'No Siege of Sarajevo', says Milosevic

Former Serbian leader says he tried to make peace in what was a battle around Sarajevo, not a blockade.

'No Siege of Sarajevo', says Milosevic

Former Serbian leader says he tried to make peace in what was a battle around Sarajevo, not a blockade.

Slobodan Milosevic this week told the Hague tribunal that there was no siege of Sarajevo during the Bosnian war, only a battle between Muslim and Serb forces ranged around the city.


"There was a struggle between Serbs and Muslims, and no siege of any kind," he said during cross-examination of a protected witness on October 28. "All this is the consequence of a civil war."


The former Serbian president, accused of responsibility for war crimes during the fighting in the city, said his conclusion was based on maps showing that the Muslim and Serb forces held positions that corresponded to their pre-war ethnic majorities.


He portrayed his own role in the battle as that of peacemaker. "The only thing that could be done was to put it to an end as soon as possible, and that is what we were trying to do," he said.

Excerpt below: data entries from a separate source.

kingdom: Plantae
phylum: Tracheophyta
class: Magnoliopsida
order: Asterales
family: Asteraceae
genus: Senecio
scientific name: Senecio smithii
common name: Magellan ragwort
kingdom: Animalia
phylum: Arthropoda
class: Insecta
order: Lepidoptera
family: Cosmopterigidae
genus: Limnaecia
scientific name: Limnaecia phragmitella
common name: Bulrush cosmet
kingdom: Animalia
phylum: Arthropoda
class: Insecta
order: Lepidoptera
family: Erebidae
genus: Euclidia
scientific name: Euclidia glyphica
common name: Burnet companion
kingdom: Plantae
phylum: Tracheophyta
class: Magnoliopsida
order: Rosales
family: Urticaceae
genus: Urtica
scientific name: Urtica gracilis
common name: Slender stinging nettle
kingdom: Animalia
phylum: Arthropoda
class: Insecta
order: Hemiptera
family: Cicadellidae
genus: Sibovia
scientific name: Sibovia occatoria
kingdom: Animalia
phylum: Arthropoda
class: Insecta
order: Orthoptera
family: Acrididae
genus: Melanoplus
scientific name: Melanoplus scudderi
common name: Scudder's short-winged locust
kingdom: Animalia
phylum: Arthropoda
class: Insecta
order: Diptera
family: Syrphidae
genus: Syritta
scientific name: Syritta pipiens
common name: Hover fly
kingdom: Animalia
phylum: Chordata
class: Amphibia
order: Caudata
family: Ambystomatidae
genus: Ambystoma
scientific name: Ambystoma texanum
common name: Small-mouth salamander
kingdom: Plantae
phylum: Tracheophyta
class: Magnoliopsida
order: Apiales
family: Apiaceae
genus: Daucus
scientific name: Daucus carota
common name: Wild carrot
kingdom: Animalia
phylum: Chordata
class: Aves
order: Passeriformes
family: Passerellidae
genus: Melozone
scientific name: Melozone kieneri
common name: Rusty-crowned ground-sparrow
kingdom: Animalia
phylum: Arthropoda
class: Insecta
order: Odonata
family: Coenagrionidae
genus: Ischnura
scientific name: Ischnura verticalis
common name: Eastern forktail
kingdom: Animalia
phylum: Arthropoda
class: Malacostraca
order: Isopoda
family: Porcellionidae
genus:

This drew an acerbic response from the witness, a Bosnian Muslim citizen of Sarajevo identified only as B-1345, who endured hardship, fighting, and the loss of both his father and wife in the battle.


"We all know it was blockaded. Not even a bird could leave Sarajevo," he told Milosevic. "On the hills around Sarajevo the Serbs were there. The Bosnian army was not there."


Witness B-1345 had a harrowing story to tell - his father was shot dead and his mother shot in the leg by a sniper firing from the Serb front line. His mother had one stroke of luck because she was shot during a quiet day. "Had there been fighting, her leg would have been amputated," he said. "But as the doctors did not have much work to do that day, they worked to save the leg."


But more heartbreak followed when his wife was also shot dead by a sniper firing from Serb lines. The loss of his wife ended his period with the army, "I was in the army for seven or eight months, until my wife was killed. I had a two-year-old child to look after. I was not interested in anything any longer except the survival of my child and myself."


Milosevic asked him about the death of his father, in 1993, "How do you know that that is where the bullet was fired from?" The witness said he did not see the shooting of his father, but was told by someone else that the bullet had come from Serb lines.


Witness B-1345 said he heard the artillery piece that fired a projectile which hit Sarajevo's Markale market on February 5, 1994, causing dozens of deaths and prompting NATO to talk of air strikes.


He said he had been in his garden, close to the Serb line, and had heard the weapon being fired well inside the Serb sector, on what was a quiet day with little fighting. Twenty seconds later he heard the shell impact in the centre of the city.


In cross examination, Milosevic asked him, "Do you remember that UNPROFOR [United Nations Protection Force] commander General Rose said after analysing the crater that there was no way to say who had fired the shell?"


At this point, Milosevic was stopped by Judge Richard May. "There is no point asking him any more than any other bystander," he told him. "They can't help directly in that sort of matter."


It marked a day of exchanges between Milosevic and Judge May, with the judge several times stopping Milosevic and telling him to restrict his cross examination to events about which witness had specialist knowledge.


When Milosevic began questioning the witness about the underlying causes of the February shelling, Judge May said, "Irrelevant - now just ask him something he can deal with."


"So he can't answer anything with regard to these events?"


"He didn't investigate it," said the judge.


Milosevic pressed on, "Do you know anything, Mr 1345, about the existence of eyewitnesses who claim the shell was fired from a Land Rover vehicle which had been adapted to fire shells?"


The witness said no.


Milosevic went on to ask the witness if he was aware of an incident at Visoko, a town north of Sarajevo. "Visoko was thirty-five kilometers from Sarajevo," said the witness. "We had no idea even what was happening at Cengic Vila [Sarajevo suburb]."


Judge May later reminded Milosevic about asking broad questions, saying the time for his defence case would come later.


"Mr May, the witness claims that the Serbs surrounded Sarajevo, and I would like to show that the Serbs lived in Sarajevo," said a defiant Milosevic, flourishing an ethnic map dating from 1981.


Chris Stephen is IWPR's project manager in The Hague.